## Your assignment
Word for word, repeat each line of the listing below.

Top of Records to use

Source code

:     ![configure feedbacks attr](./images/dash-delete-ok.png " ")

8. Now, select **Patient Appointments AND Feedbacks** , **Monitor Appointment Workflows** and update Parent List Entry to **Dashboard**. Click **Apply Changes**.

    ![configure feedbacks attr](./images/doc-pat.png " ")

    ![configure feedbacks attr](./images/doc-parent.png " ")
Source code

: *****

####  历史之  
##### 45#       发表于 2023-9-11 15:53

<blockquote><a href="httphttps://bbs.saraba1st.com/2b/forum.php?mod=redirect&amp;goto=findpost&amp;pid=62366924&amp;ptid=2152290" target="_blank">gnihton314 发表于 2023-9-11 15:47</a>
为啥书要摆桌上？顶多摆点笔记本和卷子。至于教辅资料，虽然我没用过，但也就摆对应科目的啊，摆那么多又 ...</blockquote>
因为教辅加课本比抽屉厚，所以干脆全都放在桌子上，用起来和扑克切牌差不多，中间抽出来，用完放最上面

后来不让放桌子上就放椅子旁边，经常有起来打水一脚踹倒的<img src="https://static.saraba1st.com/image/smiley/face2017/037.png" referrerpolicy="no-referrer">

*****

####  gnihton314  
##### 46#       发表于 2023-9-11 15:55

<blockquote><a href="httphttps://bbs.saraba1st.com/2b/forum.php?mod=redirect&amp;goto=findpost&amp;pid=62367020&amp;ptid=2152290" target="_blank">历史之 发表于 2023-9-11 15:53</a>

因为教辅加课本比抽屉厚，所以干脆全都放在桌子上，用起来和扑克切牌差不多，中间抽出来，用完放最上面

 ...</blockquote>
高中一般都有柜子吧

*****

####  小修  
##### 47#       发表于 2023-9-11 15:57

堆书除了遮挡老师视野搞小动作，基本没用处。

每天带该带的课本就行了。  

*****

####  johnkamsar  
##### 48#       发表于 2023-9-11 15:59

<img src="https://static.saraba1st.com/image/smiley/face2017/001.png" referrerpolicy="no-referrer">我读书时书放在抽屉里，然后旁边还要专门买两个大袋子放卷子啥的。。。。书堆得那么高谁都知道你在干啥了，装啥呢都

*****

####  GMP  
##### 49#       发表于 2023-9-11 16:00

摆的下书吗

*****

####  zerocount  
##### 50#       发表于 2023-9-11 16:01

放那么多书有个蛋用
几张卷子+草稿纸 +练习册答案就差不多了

Bottom of Records to use

## Exercise solution
Source code

:     ![configure feedbacks attr](./images/dash-delete-ok.png " ")

8. Now, select **Patient Appointments AND Feedbacks** , **Monitor Appointment Workflows** and update Parent List Entry to **Dashboard**. Click **Apply Changes**.

    ![configure feedbacks attr](./images/doc-pat.png " ")

    ![configure feedbacks attr](./images/doc-parent.png " ")
Source code

: *****

####  历史之  
##### 45#       发表于 2023-9-11 15:53

<blockquote><a href="httphttps://bbs.saraba1st.com/2b/forum.php?mod=redirect&amp;goto=findpost&amp;pid=62366924&amp;ptid=2152290" target="_blank">gnihton314 发表于 2023-9-11 15:47</a>
为啥书要摆桌上？顶多摆点笔记本和卷子。至于教辅资料，虽然我没用过，但也就摆对应科目的啊，摆那么多又 ...</blockquote>
因为教辅加课本比抽屉厚，所以干脆全都放在桌子上，用起来和扑克切牌差不多，中间抽出来，用完放最上面

后来不让放桌子上就放椅子旁边，经常有起来打水一脚踹倒的<img src="https://static.saraba1st.com/image/smiley/face2017/037.png" referrerpolicy="no-referrer">

*****

####  gnihton314  
##### 46#       发表于 2023-9-11 15:55

<blockquote><a href="httphttps://bbs.saraba1st.com/2b/forum.php?mod=redirect&amp;goto=findpost&amp;pid=62367020&amp;ptid=2152290" target="_blank">历史之 发表于 2023-9-11 15:53</a>

因为教辅加课本比抽屉厚，所以干脆全都放在桌子上，用起来和扑克切牌差不多，中间抽出来，用完放最上面

 ...</blockquote>
高中一般都有柜子吧

*****

####  小修  
##### 47#       发表于 2023-9-11 15:57

堆书除了遮挡老师视野搞小动作，基本没用处。

每天带该带的课本就行了。  

*****

####  johnkamsar  
##### 48#       发表于 2023-9-11 15:59

<img src="https://static.saraba1st.com/image/smiley/face2017/001.png" referrerpolicy="no-referrer">我读书时书放在抽屉里，然后旁边还要专门买两个大袋子放卷子啥的。。。。书堆得那么高谁都知道你在干啥了，装啥呢都

*****

####  GMP  
##### 49#       发表于 2023-9-11 16:00

摆的下书吗

*****

####  zerocount  
##### 50#       发表于 2023-9-11 16:01

放那么多书有个蛋用
几张卷子+草稿纸 +练习册答案就差不多了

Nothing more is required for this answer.